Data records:
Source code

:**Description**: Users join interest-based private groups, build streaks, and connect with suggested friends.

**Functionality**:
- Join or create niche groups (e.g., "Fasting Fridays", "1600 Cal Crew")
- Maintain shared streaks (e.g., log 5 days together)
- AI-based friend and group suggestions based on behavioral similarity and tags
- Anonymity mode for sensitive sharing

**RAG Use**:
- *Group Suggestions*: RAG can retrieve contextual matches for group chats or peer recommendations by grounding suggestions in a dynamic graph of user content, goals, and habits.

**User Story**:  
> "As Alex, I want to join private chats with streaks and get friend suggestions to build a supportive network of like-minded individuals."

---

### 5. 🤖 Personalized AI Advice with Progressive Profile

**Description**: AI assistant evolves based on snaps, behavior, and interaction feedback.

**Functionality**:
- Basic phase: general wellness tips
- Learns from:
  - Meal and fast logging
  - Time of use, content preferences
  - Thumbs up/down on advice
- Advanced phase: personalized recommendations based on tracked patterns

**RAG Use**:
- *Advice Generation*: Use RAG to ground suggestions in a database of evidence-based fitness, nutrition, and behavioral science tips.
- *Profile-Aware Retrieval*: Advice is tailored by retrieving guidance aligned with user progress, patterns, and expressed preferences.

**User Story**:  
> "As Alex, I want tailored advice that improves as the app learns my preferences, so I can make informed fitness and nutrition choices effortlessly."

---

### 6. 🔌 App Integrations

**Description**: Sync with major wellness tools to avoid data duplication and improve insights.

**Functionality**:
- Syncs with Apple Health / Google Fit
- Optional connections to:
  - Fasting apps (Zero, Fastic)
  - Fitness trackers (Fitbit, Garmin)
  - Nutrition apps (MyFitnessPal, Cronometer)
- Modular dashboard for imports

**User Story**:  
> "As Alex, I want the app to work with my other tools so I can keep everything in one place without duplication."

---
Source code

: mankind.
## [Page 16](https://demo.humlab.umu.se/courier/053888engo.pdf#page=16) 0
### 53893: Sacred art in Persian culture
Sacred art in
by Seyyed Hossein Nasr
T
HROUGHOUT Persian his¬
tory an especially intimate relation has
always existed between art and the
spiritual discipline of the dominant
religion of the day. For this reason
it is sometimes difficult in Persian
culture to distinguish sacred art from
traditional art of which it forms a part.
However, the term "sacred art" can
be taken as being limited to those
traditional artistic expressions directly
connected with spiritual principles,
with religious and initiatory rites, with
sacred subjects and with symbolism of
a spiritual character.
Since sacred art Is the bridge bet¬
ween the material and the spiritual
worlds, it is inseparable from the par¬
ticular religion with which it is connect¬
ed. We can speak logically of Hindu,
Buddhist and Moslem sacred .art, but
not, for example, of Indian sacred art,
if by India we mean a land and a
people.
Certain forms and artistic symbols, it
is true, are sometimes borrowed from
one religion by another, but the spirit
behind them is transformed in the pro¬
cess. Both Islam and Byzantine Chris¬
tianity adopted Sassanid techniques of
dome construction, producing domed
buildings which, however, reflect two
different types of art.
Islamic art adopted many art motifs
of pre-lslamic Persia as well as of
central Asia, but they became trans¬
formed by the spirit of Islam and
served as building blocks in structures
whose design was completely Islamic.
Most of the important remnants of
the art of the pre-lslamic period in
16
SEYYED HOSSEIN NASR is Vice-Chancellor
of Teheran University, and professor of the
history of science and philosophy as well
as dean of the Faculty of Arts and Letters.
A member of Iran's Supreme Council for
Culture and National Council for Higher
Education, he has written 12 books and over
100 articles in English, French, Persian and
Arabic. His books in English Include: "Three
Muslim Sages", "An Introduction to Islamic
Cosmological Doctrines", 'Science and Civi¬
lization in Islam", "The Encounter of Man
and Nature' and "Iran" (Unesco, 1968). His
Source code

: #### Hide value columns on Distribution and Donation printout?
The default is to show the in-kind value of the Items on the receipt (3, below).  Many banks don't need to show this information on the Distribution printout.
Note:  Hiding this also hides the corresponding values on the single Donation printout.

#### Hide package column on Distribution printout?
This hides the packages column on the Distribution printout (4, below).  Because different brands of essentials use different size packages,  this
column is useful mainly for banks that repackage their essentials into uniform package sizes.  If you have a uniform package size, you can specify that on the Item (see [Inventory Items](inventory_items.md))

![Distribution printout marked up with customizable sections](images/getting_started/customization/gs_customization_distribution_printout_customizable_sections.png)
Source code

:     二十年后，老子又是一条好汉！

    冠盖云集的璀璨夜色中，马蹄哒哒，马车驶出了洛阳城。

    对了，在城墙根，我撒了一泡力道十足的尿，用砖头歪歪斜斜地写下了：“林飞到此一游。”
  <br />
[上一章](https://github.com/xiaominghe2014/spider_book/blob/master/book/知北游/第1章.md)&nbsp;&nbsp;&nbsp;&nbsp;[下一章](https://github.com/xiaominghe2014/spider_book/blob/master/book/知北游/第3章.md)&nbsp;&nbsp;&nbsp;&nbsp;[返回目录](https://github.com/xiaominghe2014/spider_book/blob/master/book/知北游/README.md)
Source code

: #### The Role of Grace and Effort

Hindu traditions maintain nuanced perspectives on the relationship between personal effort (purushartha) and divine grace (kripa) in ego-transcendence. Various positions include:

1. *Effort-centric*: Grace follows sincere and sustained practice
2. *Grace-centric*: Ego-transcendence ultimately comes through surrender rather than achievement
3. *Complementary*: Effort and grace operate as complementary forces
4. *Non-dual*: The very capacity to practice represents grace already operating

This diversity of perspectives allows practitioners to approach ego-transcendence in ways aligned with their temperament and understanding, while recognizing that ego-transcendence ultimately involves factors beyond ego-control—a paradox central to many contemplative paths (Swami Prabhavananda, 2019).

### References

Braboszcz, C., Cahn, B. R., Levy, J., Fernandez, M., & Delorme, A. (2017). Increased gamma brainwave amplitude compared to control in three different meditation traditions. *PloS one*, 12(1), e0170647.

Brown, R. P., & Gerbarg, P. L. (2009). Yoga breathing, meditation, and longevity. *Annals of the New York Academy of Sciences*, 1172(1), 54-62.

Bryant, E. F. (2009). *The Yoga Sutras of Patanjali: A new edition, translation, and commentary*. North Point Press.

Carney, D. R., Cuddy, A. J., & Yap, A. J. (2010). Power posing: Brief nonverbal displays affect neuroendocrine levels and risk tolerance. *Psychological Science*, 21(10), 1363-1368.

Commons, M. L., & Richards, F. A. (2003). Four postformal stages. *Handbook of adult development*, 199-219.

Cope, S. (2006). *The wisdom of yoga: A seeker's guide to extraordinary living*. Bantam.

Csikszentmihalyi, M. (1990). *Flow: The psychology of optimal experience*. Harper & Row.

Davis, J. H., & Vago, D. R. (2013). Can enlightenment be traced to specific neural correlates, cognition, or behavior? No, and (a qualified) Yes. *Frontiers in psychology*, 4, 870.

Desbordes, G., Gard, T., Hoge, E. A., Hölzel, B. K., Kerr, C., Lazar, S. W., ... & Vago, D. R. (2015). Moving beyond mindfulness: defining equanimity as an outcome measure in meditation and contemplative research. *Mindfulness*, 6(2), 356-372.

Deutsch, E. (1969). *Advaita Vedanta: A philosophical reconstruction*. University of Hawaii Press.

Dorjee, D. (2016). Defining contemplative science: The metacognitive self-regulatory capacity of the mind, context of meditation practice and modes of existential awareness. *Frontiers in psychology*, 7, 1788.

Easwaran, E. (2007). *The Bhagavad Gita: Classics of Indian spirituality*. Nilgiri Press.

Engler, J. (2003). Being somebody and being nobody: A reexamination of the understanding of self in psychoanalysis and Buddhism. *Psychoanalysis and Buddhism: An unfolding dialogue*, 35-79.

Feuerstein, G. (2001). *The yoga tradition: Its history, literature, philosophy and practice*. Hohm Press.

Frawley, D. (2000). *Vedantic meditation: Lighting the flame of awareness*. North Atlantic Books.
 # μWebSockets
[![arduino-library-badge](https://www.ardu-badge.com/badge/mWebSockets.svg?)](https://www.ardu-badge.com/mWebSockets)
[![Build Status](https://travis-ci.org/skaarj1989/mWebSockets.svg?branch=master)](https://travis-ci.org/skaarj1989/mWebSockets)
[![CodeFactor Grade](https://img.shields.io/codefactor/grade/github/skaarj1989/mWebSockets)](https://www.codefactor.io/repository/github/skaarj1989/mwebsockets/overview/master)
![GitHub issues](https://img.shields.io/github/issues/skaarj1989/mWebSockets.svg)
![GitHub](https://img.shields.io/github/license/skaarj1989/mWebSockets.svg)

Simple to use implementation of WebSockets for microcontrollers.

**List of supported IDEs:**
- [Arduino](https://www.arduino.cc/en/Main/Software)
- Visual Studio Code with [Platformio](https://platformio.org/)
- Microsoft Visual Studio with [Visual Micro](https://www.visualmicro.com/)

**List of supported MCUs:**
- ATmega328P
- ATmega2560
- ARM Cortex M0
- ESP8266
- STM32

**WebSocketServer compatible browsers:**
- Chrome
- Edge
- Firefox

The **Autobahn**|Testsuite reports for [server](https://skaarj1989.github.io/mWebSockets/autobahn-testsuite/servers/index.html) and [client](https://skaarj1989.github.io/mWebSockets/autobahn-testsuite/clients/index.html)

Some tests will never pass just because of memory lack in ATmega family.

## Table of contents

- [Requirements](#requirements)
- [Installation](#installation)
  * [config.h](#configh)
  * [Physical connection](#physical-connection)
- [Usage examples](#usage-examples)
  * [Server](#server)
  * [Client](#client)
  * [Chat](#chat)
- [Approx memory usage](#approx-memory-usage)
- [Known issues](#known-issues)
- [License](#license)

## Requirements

Exercise instructions: Exact reproduction is required: output the lines from the start of the entries above through the line with "- Maintain shared".

Solution:
Source code

:**Description**: Users join interest-based private groups, build streaks, and connect with suggested friends.

**Functionality**:
- Join or create niche groups (e.g., "Fasting Fridays", "1600 Cal Crew")
- Maintain shared streaks (e.g., log 5 days together)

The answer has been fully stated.